Интервенционизм

К этим предложениям Хайека подтолкнула необходимость противостоять влиянию «тоталитарно-позитивистской концепции» Бэкона и Гоббса и отразить атаку «конструктивизма, происходящего из картезианского рационализма». Дело в том, что между демократической теорией и либерализмом возникло противостояние такого рода, которое можно было преодолеть лишь с помощью конституционной формы, способной отличить «законодательные задачи от задач правительства», т.е. с помощью разделения «законодательного и правительственного собрания». Эту проблему нельзя было решить путем создания двух «собраний, подобных существующим ныне, просто наделенных иными полномочиями».

Перед лицом демократической практики, превратившей правительство в способ выражения «различных интересов конгломерата групп давления, чью поддержку правительство должно покупать раздачей специальных благ — ведь отказывая в том, что оно может дать, оно тут же утратит поддержку», Хайек обратился к проблеме сдерживания власти и развенчания политики. В связи с этим ему пришлось иметь дело с двумя главными политическими тенденциями современности. Первая — это склонность отождествлять «государство» и «общество» и признавать приоритет за государством, хотя и с оговоркой, что «общество создает, государство — создается». Вторая выражается в стремлении доверять любой выбор исключительно правительственной власти, что приводит к превращению политики «в бесконечную тяжбу за долю в общем пироге». В результате этого «хорошее правление» стало невозможным, слово «политика» превратилось в бранное, а разрыв между правителями и гражданами увеличился.

По мнению Хайека, необходимость конституционной реформы вытекает из осознания пределов демократической теории и ее возможных практических результатов. Тем самым в центре обсуждения оказались философские основания современной демократической теории, однако требовалось прояснение вопроса, что такое демократия: метод или ценность. Хайек воспринимал ее как метод и утверждал, что именно восприятие демократии как ценности и породило ее трансформацию в «тиранию большинства».

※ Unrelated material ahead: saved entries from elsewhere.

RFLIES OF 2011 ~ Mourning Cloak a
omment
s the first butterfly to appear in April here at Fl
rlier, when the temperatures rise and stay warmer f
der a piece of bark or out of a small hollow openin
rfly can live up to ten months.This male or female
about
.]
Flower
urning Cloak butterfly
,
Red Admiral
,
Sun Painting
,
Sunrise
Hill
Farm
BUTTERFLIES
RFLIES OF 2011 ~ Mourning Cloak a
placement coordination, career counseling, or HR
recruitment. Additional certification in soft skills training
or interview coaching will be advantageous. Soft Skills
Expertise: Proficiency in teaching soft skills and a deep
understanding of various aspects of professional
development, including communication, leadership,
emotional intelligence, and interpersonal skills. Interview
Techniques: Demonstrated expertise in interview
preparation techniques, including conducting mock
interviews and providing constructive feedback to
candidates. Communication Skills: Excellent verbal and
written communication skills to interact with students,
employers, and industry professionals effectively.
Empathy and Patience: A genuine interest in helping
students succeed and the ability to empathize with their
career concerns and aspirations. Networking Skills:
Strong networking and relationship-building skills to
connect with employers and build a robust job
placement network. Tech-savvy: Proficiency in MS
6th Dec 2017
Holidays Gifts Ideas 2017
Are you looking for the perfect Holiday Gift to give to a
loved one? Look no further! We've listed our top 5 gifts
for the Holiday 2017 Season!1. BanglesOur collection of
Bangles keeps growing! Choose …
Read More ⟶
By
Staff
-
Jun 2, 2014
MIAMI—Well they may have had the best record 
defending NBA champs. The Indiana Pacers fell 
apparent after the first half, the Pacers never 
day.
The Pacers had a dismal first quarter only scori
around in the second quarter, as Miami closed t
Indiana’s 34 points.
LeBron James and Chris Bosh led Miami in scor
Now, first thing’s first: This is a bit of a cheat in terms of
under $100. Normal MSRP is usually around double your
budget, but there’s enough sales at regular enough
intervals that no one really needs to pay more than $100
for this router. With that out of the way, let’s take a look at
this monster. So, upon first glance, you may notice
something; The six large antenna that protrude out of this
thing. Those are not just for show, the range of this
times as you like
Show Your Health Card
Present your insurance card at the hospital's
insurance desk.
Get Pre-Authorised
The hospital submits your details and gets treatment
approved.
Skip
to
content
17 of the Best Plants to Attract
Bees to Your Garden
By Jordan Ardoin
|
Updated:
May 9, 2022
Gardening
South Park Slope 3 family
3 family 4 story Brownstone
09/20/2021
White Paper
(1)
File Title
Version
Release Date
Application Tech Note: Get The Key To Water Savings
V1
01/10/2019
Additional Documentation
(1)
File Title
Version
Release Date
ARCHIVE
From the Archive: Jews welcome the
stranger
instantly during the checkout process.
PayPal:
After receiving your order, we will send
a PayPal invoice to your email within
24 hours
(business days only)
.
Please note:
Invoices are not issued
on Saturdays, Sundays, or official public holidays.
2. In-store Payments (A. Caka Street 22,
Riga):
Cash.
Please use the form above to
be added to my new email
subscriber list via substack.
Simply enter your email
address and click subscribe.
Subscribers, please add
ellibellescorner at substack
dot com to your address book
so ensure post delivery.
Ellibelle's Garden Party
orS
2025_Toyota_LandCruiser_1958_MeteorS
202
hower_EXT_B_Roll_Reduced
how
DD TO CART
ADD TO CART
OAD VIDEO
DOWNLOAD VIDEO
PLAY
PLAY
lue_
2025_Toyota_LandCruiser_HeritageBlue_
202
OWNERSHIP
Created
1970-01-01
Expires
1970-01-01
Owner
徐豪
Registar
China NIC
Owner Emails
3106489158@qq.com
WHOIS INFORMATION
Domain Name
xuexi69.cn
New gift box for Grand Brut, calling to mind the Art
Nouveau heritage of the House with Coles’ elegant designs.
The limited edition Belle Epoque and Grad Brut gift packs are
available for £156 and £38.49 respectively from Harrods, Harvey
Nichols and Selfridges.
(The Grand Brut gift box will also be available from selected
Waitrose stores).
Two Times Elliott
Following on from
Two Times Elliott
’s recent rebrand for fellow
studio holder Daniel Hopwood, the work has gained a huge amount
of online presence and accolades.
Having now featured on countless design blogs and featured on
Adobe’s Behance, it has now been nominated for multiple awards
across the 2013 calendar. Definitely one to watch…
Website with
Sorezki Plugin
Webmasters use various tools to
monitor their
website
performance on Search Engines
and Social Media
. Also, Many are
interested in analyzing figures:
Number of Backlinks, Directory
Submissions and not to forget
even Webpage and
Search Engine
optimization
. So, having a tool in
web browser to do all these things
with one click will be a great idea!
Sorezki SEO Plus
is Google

Даже если не учитывать всех этих соображений, то представление о демократии как о ценности все равно возникло в ином контексте по сравнению с тем, в каком оно стало применяться. Возможно, причиной неоднозначности этого представления и неожиданных последствий его использования было его происхождение как «коммунитаристского» понятия в сочетании с его использованием в «социетарном» контексте. В связи с этим представляется бессмысленным пытаться рационализировать демократию посредством отказа связывать ее негативные последствия с ее философской неоднозначностью и с последствиями приписывания абсолютной власти предполагаемому носителю суверенитета.

Заслуга Хайека состоит в том, что он объяснил, что эволюция понятия демократии тесно связана с ложными теориями человеческого знания.

Судьба демократии, по-видимому, связана с ее способностью отделять законодательную власть от исполнительной.

Именно в таком контексте следует рассматривать предложения Хайека относительно конституции либерального государства. В этих предложениях отразилось его беспокойство по поводу судьбы личной свободы в демократических системах, которое он выразил уже в «Дороге к рабству», книге, написанной в то время, когда судьба личной свободы оказалась в сильной зависимости от коллективистских идеологий. Тезис Шумпетера, что социализм является неизбежным итогом демократии, верен только в том случае, если демократия рассматривается как такая форма правления, для которой характерны постепенное расширение правительственного контроля над экономической и социальной активностью и отсутствие каких бы то ни было ограничений для власти большинства.